Action item » Write the listing out again, all of it, word for word.

Records supplied »
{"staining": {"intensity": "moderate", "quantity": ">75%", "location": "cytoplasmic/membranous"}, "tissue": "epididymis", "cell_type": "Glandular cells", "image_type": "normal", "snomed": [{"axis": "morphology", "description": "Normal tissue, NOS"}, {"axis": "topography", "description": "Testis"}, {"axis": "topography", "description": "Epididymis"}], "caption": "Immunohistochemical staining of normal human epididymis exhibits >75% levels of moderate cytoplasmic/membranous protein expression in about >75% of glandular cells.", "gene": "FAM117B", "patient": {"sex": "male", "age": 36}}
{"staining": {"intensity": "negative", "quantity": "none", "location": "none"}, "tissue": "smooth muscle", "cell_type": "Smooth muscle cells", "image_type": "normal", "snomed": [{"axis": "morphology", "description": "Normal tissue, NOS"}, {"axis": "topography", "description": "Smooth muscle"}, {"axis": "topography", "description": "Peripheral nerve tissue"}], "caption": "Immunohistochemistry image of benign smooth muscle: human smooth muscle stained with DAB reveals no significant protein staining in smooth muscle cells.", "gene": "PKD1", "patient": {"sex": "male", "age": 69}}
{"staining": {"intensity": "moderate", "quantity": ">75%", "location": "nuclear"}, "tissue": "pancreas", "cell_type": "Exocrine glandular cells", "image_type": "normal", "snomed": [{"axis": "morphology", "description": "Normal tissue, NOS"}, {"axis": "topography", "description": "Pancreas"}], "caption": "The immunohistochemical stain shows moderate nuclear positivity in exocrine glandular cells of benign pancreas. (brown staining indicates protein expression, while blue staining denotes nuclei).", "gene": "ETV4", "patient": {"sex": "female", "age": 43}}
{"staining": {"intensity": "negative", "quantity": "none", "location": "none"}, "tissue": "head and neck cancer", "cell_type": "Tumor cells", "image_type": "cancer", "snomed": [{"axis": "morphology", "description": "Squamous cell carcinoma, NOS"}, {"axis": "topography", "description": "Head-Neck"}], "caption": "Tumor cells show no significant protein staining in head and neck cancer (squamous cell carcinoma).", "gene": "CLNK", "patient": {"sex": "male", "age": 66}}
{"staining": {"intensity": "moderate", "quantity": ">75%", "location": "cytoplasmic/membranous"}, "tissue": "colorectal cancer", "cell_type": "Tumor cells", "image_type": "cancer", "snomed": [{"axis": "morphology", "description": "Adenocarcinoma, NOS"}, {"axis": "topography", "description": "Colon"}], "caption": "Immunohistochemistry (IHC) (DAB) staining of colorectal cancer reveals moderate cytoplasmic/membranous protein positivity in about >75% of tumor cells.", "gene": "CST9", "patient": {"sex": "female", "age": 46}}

Task result »
{"staining": {"intensity": "moderate", "quantity": ">75%", "location": "cytoplasmic/membranous"}, "tissue": "epididymis", "cell_type": "Glandular cells", "image_type": "normal", "snomed": [{"axis": "morphology", "description": "Normal tissue, NOS"}, {"axis": "topography", "description": "Testis"}, {"axis": "topography", "description": "Epididymis"}], "caption": "Immunohistochemical staining of normal human epididymis exhibits >75% levels of moderate cytoplasmic/membranous protein expression in about >75% of glandular cells.", "gene": "FAM117B", "patient": {"sex": "male", "age": 36}}
{"staining": {"intensity": "negative", "quantity": "none", "location": "none"}, "tissue": "smooth muscle", "cell_type": "Smooth muscle cells", "image_type": "normal", "snomed": [{"axis": "morphology", "description": "Normal tissue, NOS"}, {"axis": "topography", "description": "Smooth muscle"}, {"axis": "topography", "description": "Peripheral nerve tissue"}], "caption": "Immunohistochemistry image of benign smooth muscle: human smooth muscle stained with DAB reveals no significant protein staining in smooth muscle cells.", "gene": "PKD1", "patient": {"sex": "male", "age": 69}}
{"staining": {"intensity": "moderate", "quantity": ">75%", "location": "nuclear"}, "tissue": "pancreas", "cell_type": "Exocrine glandular cells", "image_type": "normal", "snomed": [{"axis": "morphology", "description": "Normal tissue, NOS"}, {"axis": "topography", "description": "Pancreas"}], "caption": "The immunohistochemical stain shows moderate nuclear positivity in exocrine glandular cells of benign pancreas. (brown staining indicates protein expression, while blue staining denotes nuclei).", "gene": "ETV4", "patient": {"sex": "female", "age": 43}}
{"staining": {"intensity": "negative", "quantity": "none", "location": "none"}, "tissue": "head and neck cancer", "cell_type": "Tumor cells", "image_type": "cancer", "snomed": [{"axis": "morphology", "description": "Squamous cell carcinoma, NOS"}, {"axis": "topography", "description": "Head-Neck"}], "caption": "Tumor cells show no significant protein staining in head and neck cancer (squamous cell carcinoma).", "gene": "CLNK", "patient": {"sex": "male", "age": 66}}
{"staining": {"intensity": "moderate", "quantity": ">75%", "location": "cytoplasmic/membranous"}, "tissue": "colorectal cancer", "cell_type": "Tumor cells", "image_type": "cancer", "snomed": [{"axis": "morphology", "description": "Adenocarcinoma, NOS"}, {"axis": "topography", "description": "Colon"}], "caption": "Immunohistochemistry (IHC) (DAB) staining of colorectal cancer reveals moderate cytoplasmic/membranous protein positivity in about >75% of tumor cells.", "gene": "CST9", "patient": {"sex": "female", "age": 46}}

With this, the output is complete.